EXTRA 3 | Terkadang Untuk Kebaikan

277 22 24
                                    

Vini tersenyum lebar dari balik niqob-nya saat melihat sosok Yoga yang masih menungguinya pulang untuk berakhir pekan di rumah bersama keluarga besar Brawijaya.

"Assalamu'alaikum Paman," sapa Vini.

"Wa'alaikumsalam Vini. Bagaimana hari ini? Menyenangkan tidak pelajarannya?" tanya Yoga.

Vini mengangguk penuh semangat.

"Alhamdulillah Paman, pelajarannya sangat menyenangkan. Paman sendiri bagaimana? Ada perkembangan dalam membaca Al-Qur'annya?" Vini bertanya balik sambil duduk di kursi taman milik pesantren.

Yoga membukakan sekotak kue bolu pandan kesukaan Vini yang Dahlia buat untuk gadis itu.

"Perkembangan Alhamdulillah ada, tapi di balik perkembangan itu ada juga ganjalannya," jawab Yoga dengan wajah yang tetap tersenyum.

Vini mengunyah kue bolu pandan itu sambil mendengarkan apa yang Yoga katakan. Ustadzah Dian keluar dari asrama putri dan melihat sosok Vini yang sedang duduk bersama seorang pria meskipun berjauhan. Ia pun berjalan mendekat untuk menegur gadis itu, namun langkahnya terhenti saat tahu siapa pria yang duduk bersamanya.

"Kadang Paman tidak habis pikir, kenapa ada saja manusia yang bisa menyakiti wanita seenak hatinya. Paman memang bukan manusia sempurna, tapi menyakiti wanita adalah hal yang paling pantang untuk Paman lakukan," ujar Yoga.
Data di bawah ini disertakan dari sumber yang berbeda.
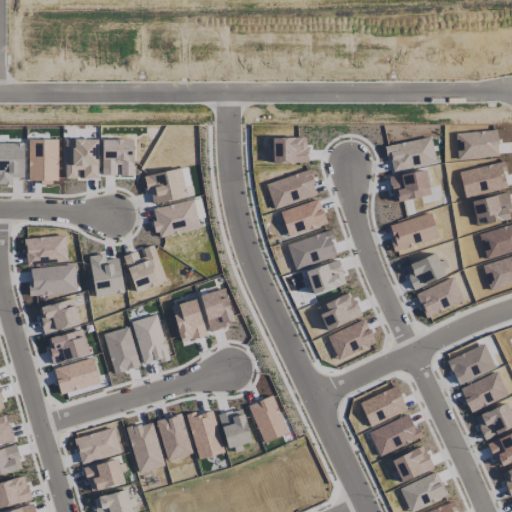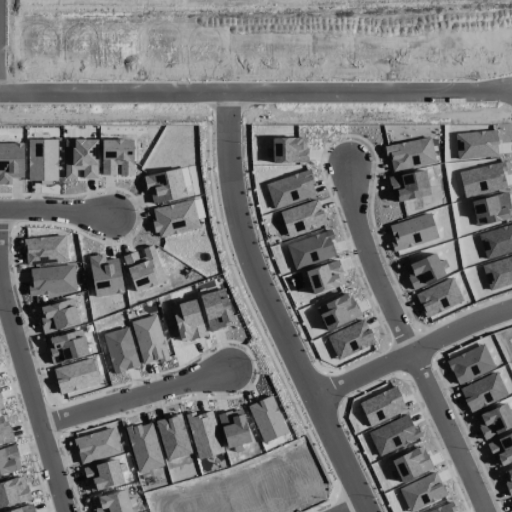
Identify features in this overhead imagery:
road: (114, 93)
road: (229, 174)
road: (371, 258)
road: (8, 310)
road: (410, 349)
road: (136, 395)
road: (448, 430)
building: (9, 458)
building: (13, 491)
road: (355, 508)
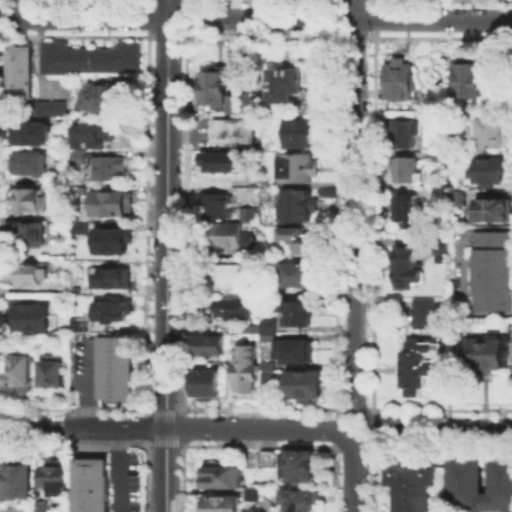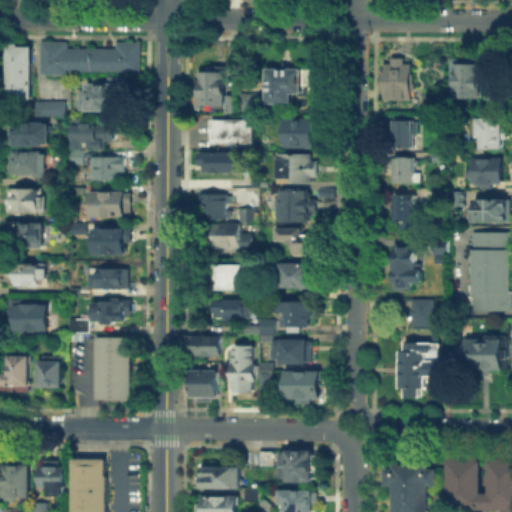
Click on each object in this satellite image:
road: (169, 1)
road: (256, 18)
road: (169, 34)
road: (162, 38)
road: (176, 38)
building: (88, 56)
building: (89, 57)
building: (19, 70)
building: (23, 73)
building: (466, 77)
building: (398, 78)
building: (400, 78)
building: (469, 80)
building: (283, 83)
building: (283, 83)
building: (212, 84)
building: (215, 87)
building: (100, 96)
building: (107, 97)
building: (249, 98)
building: (249, 100)
building: (494, 100)
building: (231, 102)
building: (50, 106)
building: (324, 106)
building: (50, 107)
building: (195, 110)
building: (324, 116)
building: (437, 117)
building: (511, 119)
building: (234, 129)
building: (233, 130)
parking lot: (200, 131)
building: (297, 131)
building: (298, 131)
building: (491, 131)
building: (29, 132)
building: (404, 132)
building: (405, 132)
building: (489, 132)
building: (33, 135)
building: (91, 135)
road: (184, 135)
building: (94, 139)
building: (441, 154)
building: (220, 159)
building: (222, 160)
building: (27, 161)
building: (30, 163)
building: (296, 165)
building: (108, 166)
building: (296, 167)
building: (404, 168)
building: (405, 168)
building: (110, 169)
building: (487, 170)
building: (487, 170)
building: (450, 178)
building: (63, 180)
building: (80, 189)
building: (324, 189)
building: (439, 192)
building: (459, 196)
building: (25, 198)
building: (32, 201)
building: (111, 202)
building: (297, 203)
building: (215, 204)
building: (297, 204)
road: (355, 204)
building: (216, 205)
building: (112, 206)
building: (405, 208)
building: (491, 208)
building: (407, 209)
building: (490, 209)
building: (247, 213)
building: (246, 214)
building: (29, 233)
building: (231, 235)
building: (31, 236)
building: (231, 237)
building: (297, 237)
building: (296, 238)
building: (111, 239)
building: (114, 242)
building: (442, 245)
building: (405, 262)
building: (405, 265)
parking lot: (461, 269)
road: (462, 269)
building: (491, 269)
building: (492, 269)
building: (29, 272)
building: (294, 273)
building: (33, 274)
building: (298, 274)
building: (232, 275)
building: (236, 275)
building: (109, 276)
building: (113, 280)
building: (78, 290)
road: (165, 293)
building: (236, 306)
building: (233, 307)
building: (110, 309)
building: (111, 309)
building: (295, 311)
building: (295, 312)
building: (423, 312)
building: (424, 313)
building: (30, 315)
building: (31, 317)
building: (80, 322)
building: (80, 323)
building: (267, 324)
building: (264, 325)
building: (251, 326)
building: (266, 335)
building: (208, 343)
building: (206, 344)
building: (293, 348)
building: (293, 349)
building: (486, 352)
building: (486, 352)
building: (267, 364)
building: (420, 364)
building: (420, 365)
building: (114, 367)
building: (244, 367)
building: (244, 367)
building: (118, 369)
building: (51, 370)
building: (55, 372)
building: (17, 373)
building: (19, 375)
building: (266, 378)
building: (204, 382)
building: (205, 383)
building: (303, 384)
building: (304, 384)
road: (90, 386)
road: (343, 418)
road: (365, 418)
road: (444, 426)
road: (180, 429)
road: (366, 439)
building: (266, 456)
building: (265, 459)
building: (298, 463)
building: (296, 465)
road: (116, 470)
building: (220, 475)
building: (220, 476)
building: (53, 477)
building: (17, 480)
building: (20, 481)
building: (58, 481)
road: (352, 481)
building: (479, 483)
building: (90, 484)
building: (480, 484)
building: (410, 485)
building: (411, 485)
building: (94, 486)
building: (251, 492)
building: (298, 498)
building: (298, 499)
building: (218, 503)
building: (220, 503)
building: (40, 506)
building: (44, 508)
building: (269, 511)
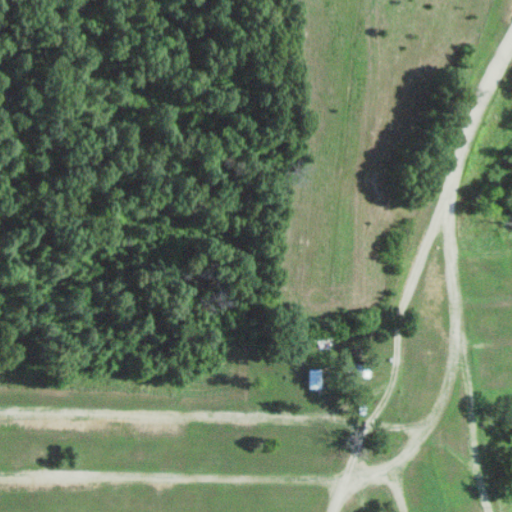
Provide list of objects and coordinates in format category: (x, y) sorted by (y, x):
road: (452, 266)
road: (484, 303)
building: (413, 335)
road: (486, 341)
road: (397, 351)
building: (350, 366)
building: (356, 367)
building: (357, 368)
building: (364, 368)
building: (361, 406)
road: (180, 410)
road: (423, 428)
road: (348, 469)
road: (372, 473)
road: (173, 474)
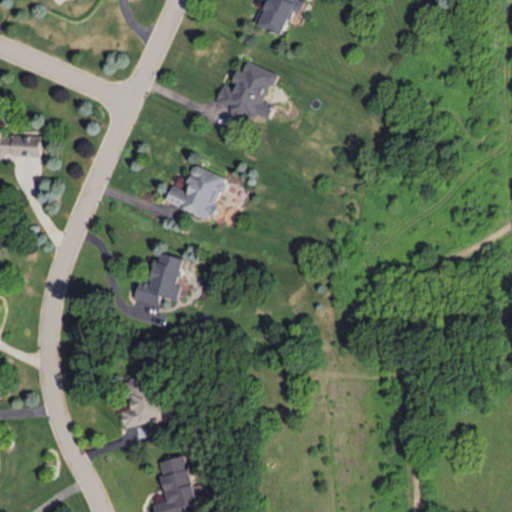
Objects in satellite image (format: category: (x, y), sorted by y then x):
building: (277, 13)
road: (65, 73)
building: (249, 90)
building: (21, 143)
building: (201, 191)
road: (64, 251)
road: (107, 265)
building: (163, 278)
building: (0, 306)
building: (142, 401)
building: (177, 484)
road: (60, 493)
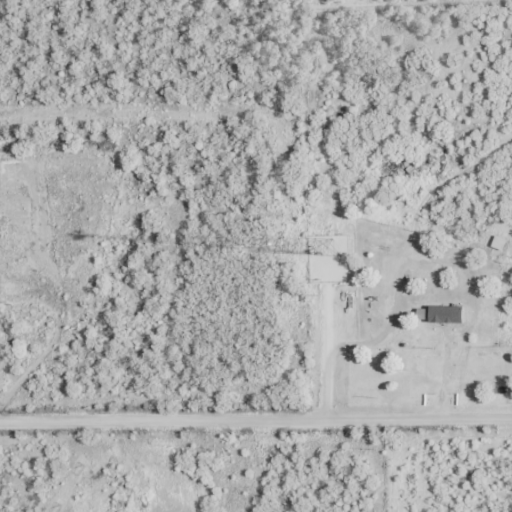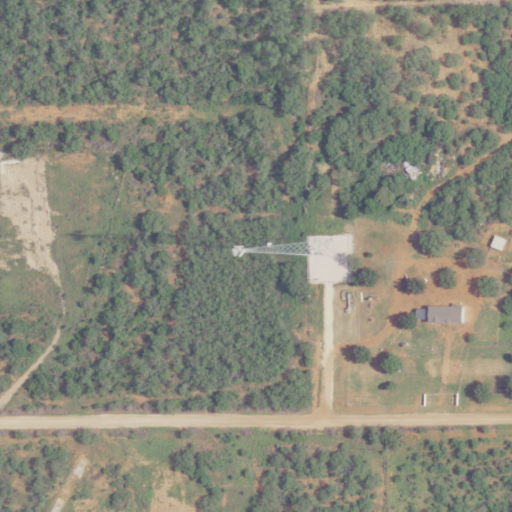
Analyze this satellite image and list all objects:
building: (340, 251)
road: (256, 419)
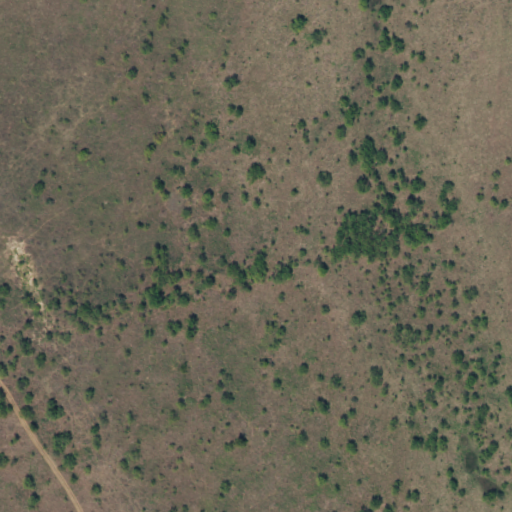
Hati Vini tiba-tiba mendadak sakit mendengar apa yang Yoga katakan. Ustadzah Dian tahu apa yang sedang Yoga katakan pada Vini meski tak menyebut nama siapapun. Pria itu pasti masih sangat kepikiran dengan apa yang Ustadz Galih katakan tadi siang di ruang rapat.

"Dulu Almarhumah Ibuku sering disakiti oleh Almarhum Bapakku. Bapakku pemabuk, penjudi, dan Ibu sering jadi sasarannya kalau pulang tengah malam dalam keadaan mabuk dan kalah judi," ujar Vini sambil memainkan kotak yang sejak tadi dipegangnya.

Ustadzah Dian terkejut dan langsung bersembunyi saat mendengar pengakuan Vini pada Yoga. Yoga sendiri menatap tak percaya ke arah Vini dengan ceritanya yang mengejutkan. Bagas memang sering mengatakan padanya kalau Vera dan Vini sudah banyak menghadapi sulitnya hidup. Tapi Yoga tak pernah mengira jika kesulitan itu termasuk kekerasan dalam rumah tangga kedua Orangtuanya.

"Kalau sudah begitu, Almarhumah Ibu akan menguncikan Kak Vera dan aku di dalam kamar sampai Bapak selesai mengamuk lalu tertidur akibat pengaruh alkohol. Saat Ibu membukakan kami pintu, Ibu tetap tersenyum dan mengatakan bahwa dirinya baik-baik saja. Sampai pada suatu hari, Ibu tak pernah lagi bisa membukakan kami pintu. Kak Vera sampai harus menjebol kunci pada pintu kamar dan akhirnya melihat Ibu yang sudah tidak bernyawa di lantai rumah. Dan apakah Paman tahu, Bapakku tidak menyesal sama sekali. Dia bertingkah seakan tak tahu apapun, bahkan tidak hadir di pemakaman Ibu."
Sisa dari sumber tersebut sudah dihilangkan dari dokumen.